A $400,000 Tax Bill for $5,000 in Income

By October 24, 2007General

Sound like a horrible error? Nope, just the IRS enforcing the law the way it’s written. Have a problem with that? Take it up with Congress. So, that’s exactly what the Coalition for Tax Fairness is doing, petitioning the government to correct badly written law that has hit some people with intolerable, inequitable tax bills.

The flawed law is the Alternative Minimum Tax and the way Incentive Stock Options (ISOs) are treated. Sounds like something that only happens to rich people? Nope. One victim was an office manager. Another was a curriculum developer with a software company.

Many of these folks were working for high tech companies in the 1990s. In lieu of cash compensation, they were given ISO’s. It’s a benefit often used by start-up companies who don’t have a lot of cash on hand, but want to give workers a reason to stick it out through the early years.

Normally, when an employee “exercises” their stock options, they don’t pay tax until they sell the stock and actually realize a gain. But, under the alternative minimum tax, the stock options become taxable the minute they are exercised – instead of when they are sold.

The problem is that in some cases, employees exercised their options only to watch the stock tank – leaving them with worthless shares. But the tax owed was based on the exercised price – not the realized gain.

The stories are heartbreaking. Facing tax bills that amounted to 400 percent of their salary, people sold their homes, liquidated college education funds and retirement plans.
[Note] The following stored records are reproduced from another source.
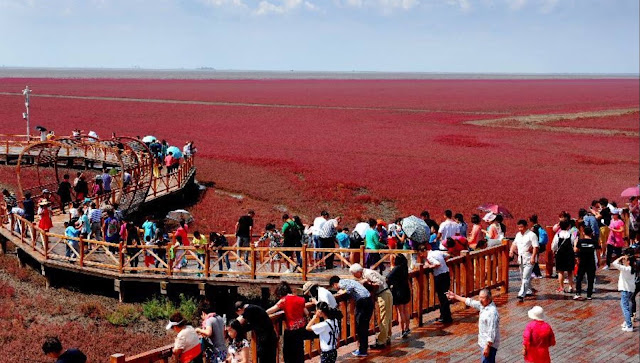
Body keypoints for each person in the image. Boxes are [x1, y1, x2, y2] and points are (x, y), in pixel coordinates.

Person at [446, 289, 500, 363]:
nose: (480, 300)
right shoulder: (483, 305)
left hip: (489, 345)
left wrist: (487, 347)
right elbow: (470, 302)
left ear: (489, 298)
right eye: (480, 297)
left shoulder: (492, 313)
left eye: (483, 298)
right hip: (483, 342)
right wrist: (455, 296)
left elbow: (492, 331)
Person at [349, 263, 392, 349]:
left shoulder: (368, 274)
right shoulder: (367, 273)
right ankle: (387, 337)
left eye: (354, 274)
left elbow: (378, 283)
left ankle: (381, 341)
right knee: (387, 318)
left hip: (383, 294)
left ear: (358, 272)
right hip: (385, 293)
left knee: (384, 318)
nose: (354, 276)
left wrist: (367, 283)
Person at [329, 275, 373, 357]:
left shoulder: (342, 283)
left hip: (362, 302)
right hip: (368, 300)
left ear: (334, 284)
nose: (336, 288)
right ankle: (363, 348)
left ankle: (362, 350)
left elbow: (350, 288)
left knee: (361, 326)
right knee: (364, 326)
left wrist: (343, 292)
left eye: (334, 287)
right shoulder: (349, 280)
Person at [266, 281, 309, 363]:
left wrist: (261, 313)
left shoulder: (284, 300)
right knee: (299, 351)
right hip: (301, 328)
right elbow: (306, 312)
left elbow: (272, 310)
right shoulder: (301, 299)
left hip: (291, 329)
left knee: (288, 353)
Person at [510, 219, 539, 302]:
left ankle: (521, 294)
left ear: (526, 226)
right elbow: (514, 244)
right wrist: (511, 251)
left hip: (529, 259)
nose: (520, 229)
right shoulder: (518, 235)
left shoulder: (532, 235)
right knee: (522, 275)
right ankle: (529, 290)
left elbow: (535, 247)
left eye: (522, 227)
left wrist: (533, 257)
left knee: (525, 276)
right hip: (521, 259)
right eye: (519, 227)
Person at [424, 249, 453, 324]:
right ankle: (446, 315)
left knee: (442, 297)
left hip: (440, 276)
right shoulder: (437, 251)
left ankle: (445, 317)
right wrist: (444, 263)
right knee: (445, 295)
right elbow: (448, 255)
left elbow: (437, 264)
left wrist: (430, 266)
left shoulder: (430, 256)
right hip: (446, 273)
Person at [386, 254, 411, 338]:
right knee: (405, 310)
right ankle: (407, 328)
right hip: (406, 289)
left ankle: (402, 330)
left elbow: (388, 277)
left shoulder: (396, 268)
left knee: (400, 312)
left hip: (398, 291)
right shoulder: (405, 267)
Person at [574, 226, 600, 300]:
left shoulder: (581, 241)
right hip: (591, 262)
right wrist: (598, 260)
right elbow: (598, 252)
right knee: (590, 278)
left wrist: (575, 243)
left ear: (583, 233)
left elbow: (576, 250)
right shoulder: (594, 242)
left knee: (579, 277)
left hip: (582, 261)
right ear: (591, 233)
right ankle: (589, 295)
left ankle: (578, 293)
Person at [612, 254, 636, 332]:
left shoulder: (626, 269)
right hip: (630, 290)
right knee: (627, 306)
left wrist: (620, 257)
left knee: (625, 307)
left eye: (625, 260)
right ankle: (627, 322)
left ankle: (629, 325)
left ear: (628, 261)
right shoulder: (632, 268)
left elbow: (614, 263)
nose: (623, 261)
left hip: (626, 290)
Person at [551, 220, 576, 293]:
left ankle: (562, 287)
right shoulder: (571, 235)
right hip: (569, 254)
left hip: (560, 254)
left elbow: (554, 245)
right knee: (570, 271)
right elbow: (573, 243)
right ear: (568, 226)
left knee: (560, 271)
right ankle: (571, 286)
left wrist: (553, 251)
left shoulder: (557, 235)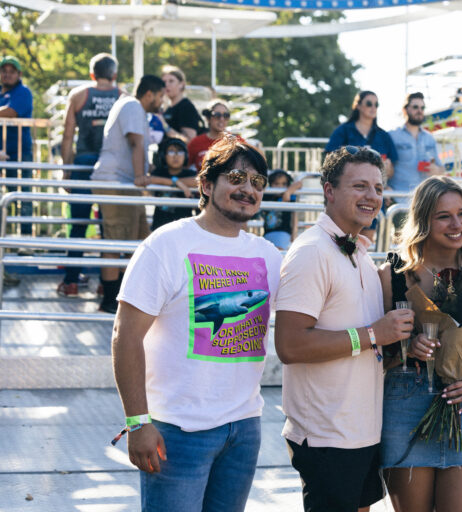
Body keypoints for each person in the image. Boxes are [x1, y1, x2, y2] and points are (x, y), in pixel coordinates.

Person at [112, 136, 281, 511]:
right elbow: (125, 335)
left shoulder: (268, 256)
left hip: (244, 428)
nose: (247, 189)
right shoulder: (166, 244)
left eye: (257, 182)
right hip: (176, 431)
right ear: (206, 184)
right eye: (236, 177)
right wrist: (138, 422)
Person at [274, 146, 414, 512]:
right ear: (329, 190)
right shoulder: (311, 252)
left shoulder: (362, 254)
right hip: (325, 437)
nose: (372, 197)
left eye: (378, 188)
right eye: (360, 186)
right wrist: (372, 335)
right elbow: (289, 345)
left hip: (362, 432)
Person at [378, 176, 462, 511]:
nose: (456, 224)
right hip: (404, 404)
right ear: (424, 221)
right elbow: (372, 352)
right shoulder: (392, 274)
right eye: (444, 216)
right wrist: (405, 349)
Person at [91, 74, 165, 314]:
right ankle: (109, 301)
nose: (162, 101)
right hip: (118, 182)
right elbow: (136, 143)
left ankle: (123, 297)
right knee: (116, 240)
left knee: (137, 239)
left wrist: (144, 171)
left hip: (124, 182)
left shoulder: (131, 107)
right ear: (150, 94)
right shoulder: (133, 105)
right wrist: (140, 177)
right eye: (161, 95)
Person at [57, 52, 123, 297]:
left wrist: (66, 170)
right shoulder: (122, 97)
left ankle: (72, 282)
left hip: (83, 164)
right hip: (110, 165)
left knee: (79, 224)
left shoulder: (78, 95)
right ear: (114, 75)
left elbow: (67, 137)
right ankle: (107, 286)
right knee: (109, 225)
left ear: (92, 74)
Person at [387, 92, 445, 211]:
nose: (419, 110)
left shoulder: (429, 138)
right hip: (399, 201)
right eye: (415, 107)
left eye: (422, 108)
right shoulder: (392, 136)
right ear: (405, 110)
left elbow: (442, 170)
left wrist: (436, 170)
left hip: (425, 201)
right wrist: (385, 187)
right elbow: (383, 166)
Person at [325, 90, 397, 180]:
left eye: (376, 104)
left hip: (376, 187)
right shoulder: (342, 131)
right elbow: (329, 160)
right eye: (369, 104)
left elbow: (391, 170)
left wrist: (388, 169)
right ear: (358, 105)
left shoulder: (384, 135)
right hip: (348, 185)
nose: (373, 107)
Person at [0, 55, 34, 236]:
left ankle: (25, 239)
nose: (7, 75)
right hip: (1, 153)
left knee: (23, 195)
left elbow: (11, 112)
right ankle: (3, 240)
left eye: (11, 72)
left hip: (19, 153)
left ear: (19, 74)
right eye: (4, 71)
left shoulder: (23, 92)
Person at [148, 137, 197, 230]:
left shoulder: (190, 173)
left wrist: (171, 181)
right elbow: (149, 179)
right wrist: (176, 182)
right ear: (164, 156)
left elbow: (199, 181)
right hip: (160, 226)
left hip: (184, 227)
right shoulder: (159, 172)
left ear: (186, 156)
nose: (175, 156)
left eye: (180, 152)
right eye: (171, 151)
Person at [261, 169, 302, 249]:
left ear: (287, 185)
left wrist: (288, 192)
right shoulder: (267, 195)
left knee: (279, 252)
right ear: (271, 184)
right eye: (276, 183)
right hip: (267, 233)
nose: (280, 187)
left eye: (283, 184)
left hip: (283, 233)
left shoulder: (290, 196)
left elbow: (299, 184)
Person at [161, 65, 204, 142]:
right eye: (164, 82)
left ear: (182, 84)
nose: (167, 85)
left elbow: (190, 141)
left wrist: (164, 125)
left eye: (171, 81)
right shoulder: (167, 108)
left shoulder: (186, 107)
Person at [187, 100, 232, 171]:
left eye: (226, 115)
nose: (222, 119)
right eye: (217, 115)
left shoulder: (236, 141)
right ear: (208, 118)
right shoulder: (196, 142)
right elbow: (184, 169)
Facing penalties and interest on a tax she can never pay one woman related that she’ll be giving the IRS half of her salary every year – until she’s 65 years old – for a tax on income she never received. Ron Speltz, an Iowan who is in D.C. this week to tell his story to Congress, got a $252,893 tax bill for stock options worth $2,000. His tax bill was more than three times his annual salary.

Congressman Chris Van Hollen (D-MD) and Congressman Sam Johnson (R-TX) have introduced legislation, the AMT Credit Fairness and Relief Act – which will, at least, correct the law and provide relief to taxpayers who are still struggling to pay ISO-AMT liabilities. Let’s hope Congress fixes this flawed law sooner rather than later.
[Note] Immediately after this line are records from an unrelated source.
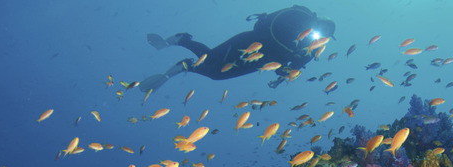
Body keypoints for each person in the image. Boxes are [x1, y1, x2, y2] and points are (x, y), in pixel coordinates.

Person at [140, 5, 335, 91]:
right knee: (211, 57)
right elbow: (268, 25)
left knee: (217, 74)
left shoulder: (311, 48)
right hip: (249, 43)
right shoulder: (299, 17)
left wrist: (282, 78)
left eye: (323, 36)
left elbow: (295, 68)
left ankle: (186, 66)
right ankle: (182, 40)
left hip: (260, 62)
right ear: (317, 21)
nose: (318, 36)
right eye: (321, 30)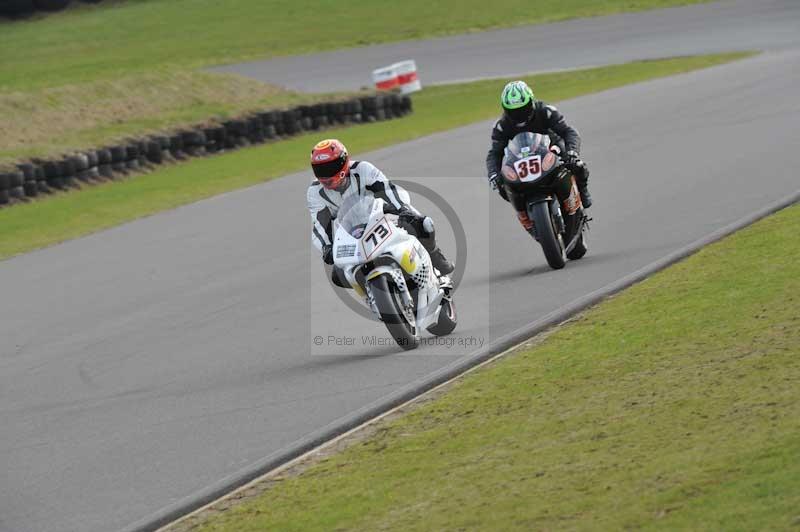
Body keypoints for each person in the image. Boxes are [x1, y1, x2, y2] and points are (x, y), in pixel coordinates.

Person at [307, 138, 455, 285]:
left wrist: (402, 209)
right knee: (337, 276)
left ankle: (436, 261)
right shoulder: (315, 192)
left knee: (423, 225)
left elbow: (388, 190)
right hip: (352, 233)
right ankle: (372, 294)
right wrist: (326, 247)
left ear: (343, 162)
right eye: (320, 169)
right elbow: (319, 224)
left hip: (383, 215)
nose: (325, 175)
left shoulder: (362, 169)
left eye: (329, 167)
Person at [485, 80, 592, 231]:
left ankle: (582, 190)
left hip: (551, 150)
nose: (518, 115)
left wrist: (572, 152)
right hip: (522, 159)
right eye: (513, 111)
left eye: (522, 109)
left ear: (531, 102)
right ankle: (524, 214)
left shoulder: (546, 112)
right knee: (502, 184)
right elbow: (494, 153)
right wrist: (493, 174)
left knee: (577, 165)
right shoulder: (502, 126)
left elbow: (569, 132)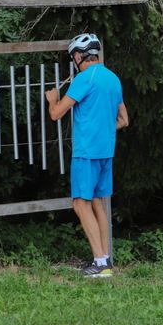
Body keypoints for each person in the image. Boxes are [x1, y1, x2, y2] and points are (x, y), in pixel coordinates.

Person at [46, 33, 129, 278]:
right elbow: (123, 120)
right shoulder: (113, 78)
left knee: (80, 203)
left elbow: (56, 114)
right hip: (106, 150)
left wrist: (53, 100)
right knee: (97, 203)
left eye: (74, 57)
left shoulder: (84, 78)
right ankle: (105, 261)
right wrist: (104, 127)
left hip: (86, 151)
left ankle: (100, 262)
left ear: (79, 56)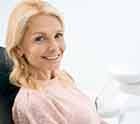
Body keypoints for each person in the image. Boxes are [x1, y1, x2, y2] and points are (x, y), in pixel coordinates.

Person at [5, 0, 102, 123]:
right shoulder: (33, 103)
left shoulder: (62, 77)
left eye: (58, 35)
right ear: (19, 49)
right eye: (39, 38)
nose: (54, 47)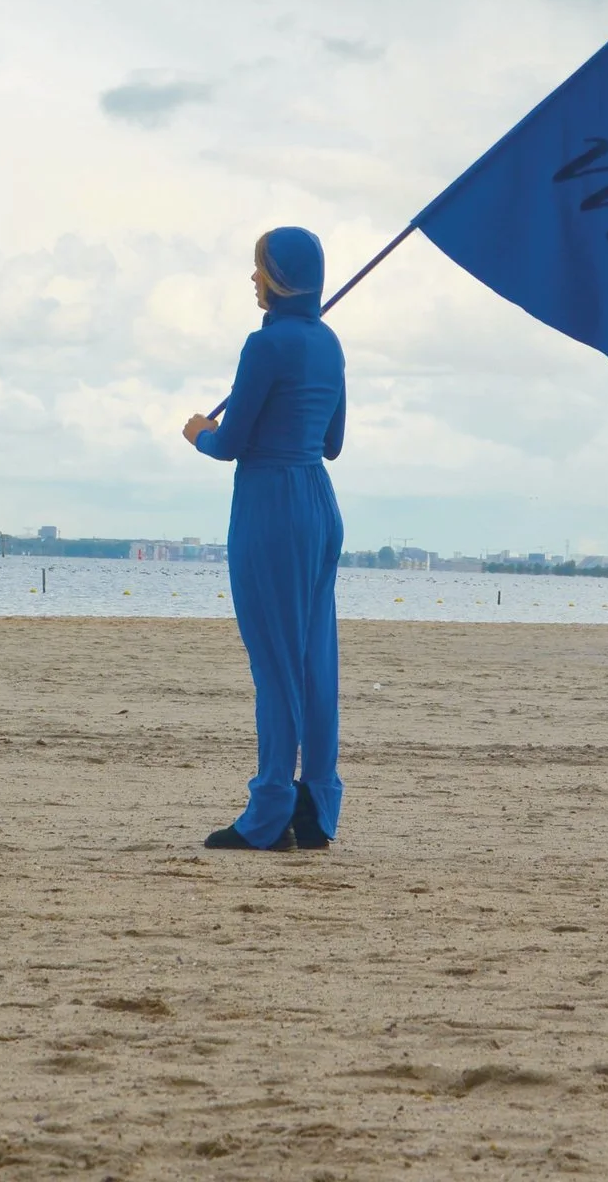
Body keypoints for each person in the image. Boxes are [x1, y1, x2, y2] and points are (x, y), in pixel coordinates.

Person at [182, 227, 346, 852]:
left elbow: (229, 444)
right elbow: (333, 442)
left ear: (280, 278)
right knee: (315, 661)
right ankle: (317, 806)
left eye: (260, 268)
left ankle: (271, 808)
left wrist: (199, 432)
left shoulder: (265, 344)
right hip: (318, 502)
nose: (253, 279)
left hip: (271, 505)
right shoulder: (329, 342)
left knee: (275, 664)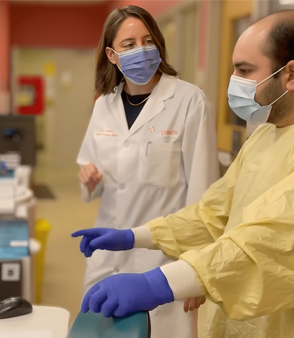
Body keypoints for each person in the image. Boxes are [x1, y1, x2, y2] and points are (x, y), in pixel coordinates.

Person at [73, 10, 294, 338]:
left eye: (244, 70)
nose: (233, 82)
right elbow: (212, 215)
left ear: (291, 74)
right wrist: (134, 237)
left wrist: (162, 281)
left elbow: (272, 245)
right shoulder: (267, 135)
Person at [75, 5, 219, 338]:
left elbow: (205, 195)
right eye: (128, 44)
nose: (140, 49)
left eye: (147, 40)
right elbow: (90, 169)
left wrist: (196, 270)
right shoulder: (104, 106)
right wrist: (89, 179)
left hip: (162, 265)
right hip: (107, 257)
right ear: (112, 55)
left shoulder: (188, 101)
Join the discussion One Comment

  • Tim Carlson says:

    This article does a great job of capturing the devastating human impact that the unintended consequences of the AMT as applied to incentive stock options, is having on hardworking, honest American families.

    Certainly it is wrong when the AMT changes the rules for Americans so that millions are hit with additional, unintended tax burdens of thousands of dollars. It is also wrong when the AMT changes the rules for employees so that they are hit with tens of thousands and hundreds of thousands of dollars of tax imposed on income they never received. Neither situation is right; both need to be fixed.

    The strong bi-partisan support in the House and Senate for correcting this law gone horribly awry, continues to build. The AMT Credit Fairness and Relief Act H.R.3861 was added by amendment to the Temporary Tax Relief Act, by unanimous vote of the Ways and Means Committee on November 1. The Temporary Tax Relief Act passed the House on November 9.

    Tens of thousands of families across the Country are now hoping and praying that the Senate will now show its strong support and ensure that the much-needed and long-awaited ISO AMT relief sent over from the House, remains in the final AMT relief legislation that is sent to the President this year.

    And we should all hope with them, because we all as citizens of this Country suffer when injustice is allowed to continue, and we all benefit when justice and fairness are restored.